• **WHAT IS ASKED**
Edit the entries below by replacing "Transcribe" with "Write down" wherever it occurs, leaving everything else unchanged.

Collected data:
========================

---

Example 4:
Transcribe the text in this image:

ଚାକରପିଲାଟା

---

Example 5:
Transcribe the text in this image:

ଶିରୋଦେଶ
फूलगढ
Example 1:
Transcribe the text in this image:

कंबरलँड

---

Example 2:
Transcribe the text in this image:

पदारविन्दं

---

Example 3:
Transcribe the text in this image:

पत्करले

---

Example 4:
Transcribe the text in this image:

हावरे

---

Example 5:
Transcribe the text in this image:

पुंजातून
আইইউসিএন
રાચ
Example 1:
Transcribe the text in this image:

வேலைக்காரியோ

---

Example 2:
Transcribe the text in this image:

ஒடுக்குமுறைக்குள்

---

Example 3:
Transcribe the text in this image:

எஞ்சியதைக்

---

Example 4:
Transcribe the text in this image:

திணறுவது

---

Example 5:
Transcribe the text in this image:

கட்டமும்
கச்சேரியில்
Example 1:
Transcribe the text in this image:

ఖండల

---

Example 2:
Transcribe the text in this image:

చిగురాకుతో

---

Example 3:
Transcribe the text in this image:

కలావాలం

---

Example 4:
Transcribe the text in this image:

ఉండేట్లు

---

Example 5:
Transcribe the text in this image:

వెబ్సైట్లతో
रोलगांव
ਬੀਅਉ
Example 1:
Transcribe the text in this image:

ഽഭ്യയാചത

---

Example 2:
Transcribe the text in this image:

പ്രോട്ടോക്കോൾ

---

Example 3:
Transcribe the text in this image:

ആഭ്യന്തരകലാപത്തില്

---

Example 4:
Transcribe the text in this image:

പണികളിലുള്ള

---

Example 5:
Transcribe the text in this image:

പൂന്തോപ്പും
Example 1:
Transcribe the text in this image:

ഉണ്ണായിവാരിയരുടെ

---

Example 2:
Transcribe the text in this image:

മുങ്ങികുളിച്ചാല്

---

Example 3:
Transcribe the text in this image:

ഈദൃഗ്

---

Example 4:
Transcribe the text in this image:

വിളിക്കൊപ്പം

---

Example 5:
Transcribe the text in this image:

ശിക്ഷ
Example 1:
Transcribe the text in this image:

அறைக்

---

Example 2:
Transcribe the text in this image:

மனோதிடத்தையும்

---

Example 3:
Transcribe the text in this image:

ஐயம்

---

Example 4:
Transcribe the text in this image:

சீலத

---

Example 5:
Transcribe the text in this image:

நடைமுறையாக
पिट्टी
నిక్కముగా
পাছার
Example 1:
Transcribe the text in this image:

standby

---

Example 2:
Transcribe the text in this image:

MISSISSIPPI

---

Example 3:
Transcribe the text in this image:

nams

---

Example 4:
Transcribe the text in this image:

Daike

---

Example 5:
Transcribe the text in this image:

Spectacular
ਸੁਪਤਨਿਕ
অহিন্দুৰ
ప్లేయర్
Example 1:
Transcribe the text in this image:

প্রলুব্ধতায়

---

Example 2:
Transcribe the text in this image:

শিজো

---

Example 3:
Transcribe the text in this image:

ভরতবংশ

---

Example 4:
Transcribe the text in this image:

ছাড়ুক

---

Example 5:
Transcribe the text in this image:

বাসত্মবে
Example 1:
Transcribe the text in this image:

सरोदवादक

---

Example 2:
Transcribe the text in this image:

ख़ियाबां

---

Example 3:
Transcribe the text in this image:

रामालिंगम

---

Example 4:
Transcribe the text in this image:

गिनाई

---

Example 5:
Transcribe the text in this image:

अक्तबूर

========================

• **TASK OUTPUT**
---

Example 4:
Write down the text in this image:

ଚାକରପିଲାଟା

---

Example 5:
Write down the text in this image:

ଶିରୋଦେଶ
फूलगढ
Example 1:
Write down the text in this image:

कंबरलँड

---

Example 2:
Write down the text in this image:

पदारविन्दं

---

Example 3:
Write down the text in this image:

पत्करले

---

Example 4:
Write down the text in this image:

हावरे

---

Example 5:
Write down the text in this image:

पुंजातून
আইইউসিএন
રાચ
Example 1:
Write down the text in this image:

வேலைக்காரியோ

---

Example 2:
Write down the text in this image:

ஒடுக்குமுறைக்குள்

---

Example 3:
Write down the text in this image:

எஞ்சியதைக்

---

Example 4:
Write down the text in this image:

திணறுவது

---

Example 5:
Write down the text in this image:

கட்டமும்
கச்சேரியில்
Example 1:
Write down the text in this image:

ఖండల

---

Example 2:
Write down the text in this image:

చిగురాకుతో

---

Example 3:
Write down the text in this image:

కలావాలం

---

Example 4:
Write down the text in this image:

ఉండేట్లు

---

Example 5:
Write down the text in this image:

వెబ్సైట్లతో
रोलगांव
ਬੀਅਉ
Example 1:
Write down the text in this image:

ഽഭ്യയാചത

---

Example 2:
Write down the text in this image:

പ്രോട്ടോക്കോൾ

---

Example 3:
Write down the text in this image:

ആഭ്യന്തരകലാപത്തില്

---

Example 4:
Write down the text in this image:

പണികളിലുള്ള

---

Example 5:
Write down the text in this image:

പൂന്തോപ്പും
Example 1:
Write down the text in this image:

ഉണ്ണായിവാരിയരുടെ

---

Example 2:
Write down the text in this image:

മുങ്ങികുളിച്ചാല്

---

Example 3:
Write down the text in this image:

ഈദൃഗ്

---

Example 4:
Write down the text in this image:

വിളിക്കൊപ്പം

---

Example 5:
Write down the text in this image:

ശിക്ഷ
Example 1:
Write down the text in this image:

அறைக்

---

Example 2:
Write down the text in this image:

மனோதிடத்தையும்

---

Example 3:
Write down the text in this image:

ஐயம்

---

Example 4:
Write down the text in this image:

சீலத

---

Example 5:
Write down the text in this image:

நடைமுறையாக
पिट्टी
నిక్కముగా
পাছার
Example 1:
Write down the text in this image:

standby

---

Example 2:
Write down the text in this image:

MISSISSIPPI

---

Example 3:
Write down the text in this image:

nams

---

Example 4:
Write down the text in this image:

Daike

---

Example 5:
Write down the text in this image:

Spectacular
ਸੁਪਤਨਿਕ
অহিন্দুৰ
ప్లేయర్
Example 1:
Write down the text in this image:

প্রলুব্ধতায়

---

Example 2:
Write down the text in this image:

শিজো

---

Example 3:
Write down the text in this image:

ভরতবংশ

---

Example 4:
Write down the text in this image:

ছাড়ুক

---

Example 5:
Write down the text in this image:

বাসত্মবে
Example 1:
Write down the text in this image:

सरोदवादक

---

Example 2:
Write down the text in this image:

ख़ियाबां

---

Example 3:
Write down the text in this image:

रामालिंगम

---

Example 4:
Write down the text in this image:

गिनाई

---

Example 5:
Write down the text in this image:

अक्तबूर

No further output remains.